From a while back…
Variations in how your ancestor’s name was spelled can be endlessly frustrating. However, it’s worth remembering that a variation of how your ancestor’s name appears in an index can arise from a variety of situations:
- Your ancestor did not know how to spell his name
- Your ancestor could not read
- Your ancestor did not speak clearly
- Your ancestor had an accent with which the writer of his name was unfamiliar
- The clerk didn’t care
- The clerk had bad writing
- The transcriber could not read the name
- The transcriber did not care
- The transcriber made a typographical error
- The document has faded over time and is difficult to read
- Or something else
Keep in mind that one of more of these could explain why James Rampley ends up indexed as Jarvis Pample.
One response
These are all great reasons for spelling irregularities.
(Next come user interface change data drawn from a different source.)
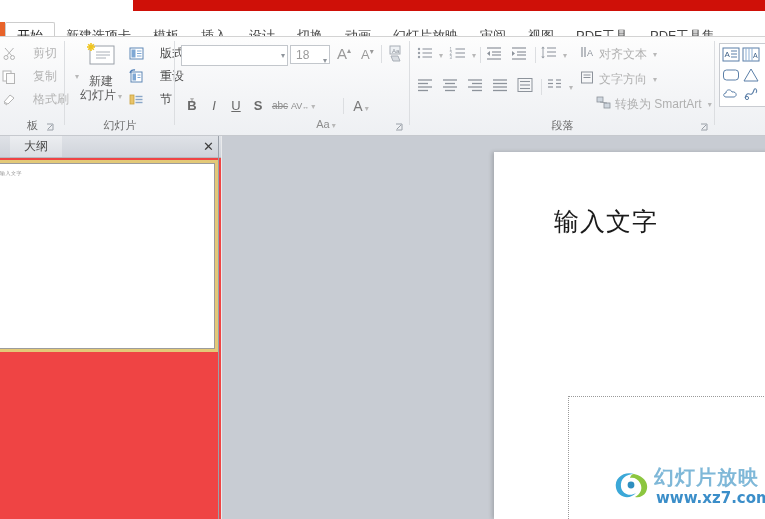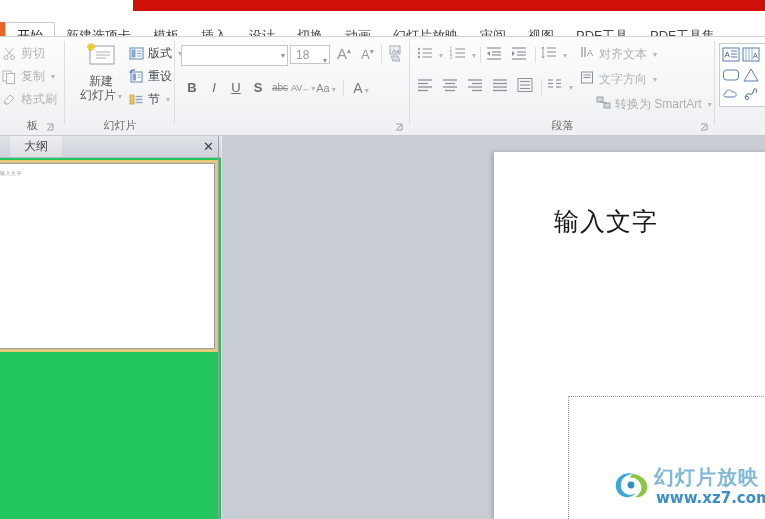--- a/index.html
+++ b/index.html
@@ -31,21 +31,21 @@
 
   
   .ribbon{position:absolute;left:0;top:37px;width:765px;height:98px;
     background:linear-gradient(180deg,#fdfdfd 0%,#f4f5f7 58%,#eef0f3 100%);
     border-bottom:1px solid #c6c9ce;}
   .rgroup{position:absolute;top:0;height:98px;}
   .rgroup .sep{position:absolute;right:0;top:4px;width:1px;height:84px;background:#dcdee1;}
   .glabel{position:absolute;bottom:2px;left:0;width:100%;text-align:center;font-size:11px;color:#6a6a6a;}
   .dlg{position:absolute;bottom:3px;width:9px;height:9px;color:#9aa0a8;font-size:9px;line-height:9px;}
 
-  .cmd{display:flex;align-items:center;gap:4px;height:20px;font-size:12px;color:#b4b4b4;white-space:nowrap;}
+  .cmd{display:flex;align-items:center;gap:16px;height:20px;font-size:12px;color:#b4b4b4;white-space:nowrap;}
   .cmd .gi{width:15px;height:15px;flex:0 0 15px;position:relative;}
   .caret{font-size:8px;color:#b8b8b8;margin-left:2px;}
 
   
   #g-clip{left:0;width:65px;}
   #g-clip .cmd{position:absolute;left:2px;}
 
   
   #g-slides{left:65px;width:110px;}
   .bigbtn{position:absolute;left:8px;top:5px;width:56px;text-align:center;}
@@ -70,21 +70,21 @@
   .pbtn{width:21px;height:20px;position:relative;}
   .prow{position:absolute;display:flex;align-items:center;}
   .pcmd{display:flex;align-items:center;gap:4px;font-size:12px;color:#b0b0b0;white-space:nowrap;}
 
   
   #g-draw{left:715px;width:50px;}
   .shapegal{position:absolute;left:4px;top:6px;width:56px;height:62px;background:#fff;border:1px solid #c9ccd1;}
   .shapecell{position:absolute;width:19px;height:18px;}
 
   
-  .leftpanel{position:absolute;left:0;top:136px;width:222px;height:383px;background:#22c55e;}
+  .leftpanel{position:absolute;left:0;top:136px;width:222px;height:383px;background:#ef4444;}
   .lp-tabs{position:absolute;left:0;top:0;width:222px;height:21px;
     background:linear-gradient(180deg,#dfe2e7 0%,#cfd3da 100%);border-bottom:1px solid #b6bac1;}
   .lp-tab{position:absolute;top:0;height:21px;line-height:21px;font-size:12px;color:#4a4a4a;text-align:center;}
   .lp-tab.active{background:linear-gradient(180deg,#eceef1 0%,#dcdfe4 100%);}
   .lp-close{position:absolute;right:6px;top:3px;width:15px;height:15px;line-height:15px;
     text-align:center;font-size:13px;color:#3d3d3d;}
   .thumb-wrap{position:absolute;left:-8px;top:24px;width:226px;height:192px;
     border:3px solid #e3c978;background:#fff;box-sizing:border-box;}
   .thumb-inner{position:absolute;left:0;top:0;right:0;bottom:0;border:1px solid #9c9c9c;background:#fff;}
   .thumb-text{position:absolute;left:4px;top:6px;font-size:5px;color:#8a8a8a;letter-spacing:0.5px;}
@@ -266,21 +266,21 @@
       </div>
       <div class="frow2">
         <div class="fbtn" style="font-weight:bold;color:#6a6a6a;"><span>B</span></div>
         <div class="fbtn" style="font-style:italic;color:#6a6a6a;"><span>I</span></div>
         <div class="fbtn" style="text-decoration:underline;color:#6a6a6a;"><span>U</span></div>
         <div class="fbtn" style="font-weight:bold;color:#6a6a6a;"><span>S</span></div>
         <div class="fbtn" style="font-size:10px;text-decoration:line-through;"><span>abc</span></div>
         <div class="fbtn" style="font-size:9px;">
           <span>AV</span><span style="font-size:7px;">↔</span><span class="caret">▾</span>
         </div>
-        <div class="fbtn" style="font-size:11px;width:26px;">
+        <div class="fbtn" style="font-size:11px;width:26px;margin-top:36px;">
           <span>Aa</span><span class="caret">▾</span>
         </div>
         <div class="vsep"></div>
         <div class="fbtn" style="font-size:14px;color:#7a7a7a;width:26px;">
           <span>A</span><span class="caret">▾</span>
         </div>
       </div>
       <div class="dlg" style="right:6px;">
         <svg width="9" height="9" viewBox="0 0 9 9">
           <path d="M1 1 L7 1 L7 7" fill="none" stroke="#9aa0a8" stroke-width="1"></path>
Some of my forebears certainly arrived with names that one might expect stymied them, bureaucrats, census takers. But one of the surnames was Helm. Now how many variations could that contain? But when I started my geneology search, my family wouldn’t surface on the census files. I sat mulling it over and then thought to myself – ok, the census taker comes to the door and asks who lives here, and the responder says The Helms. So I searched (on Family Search) Helms. They popped right up! That was about 15 years ago, I’m still chuckling.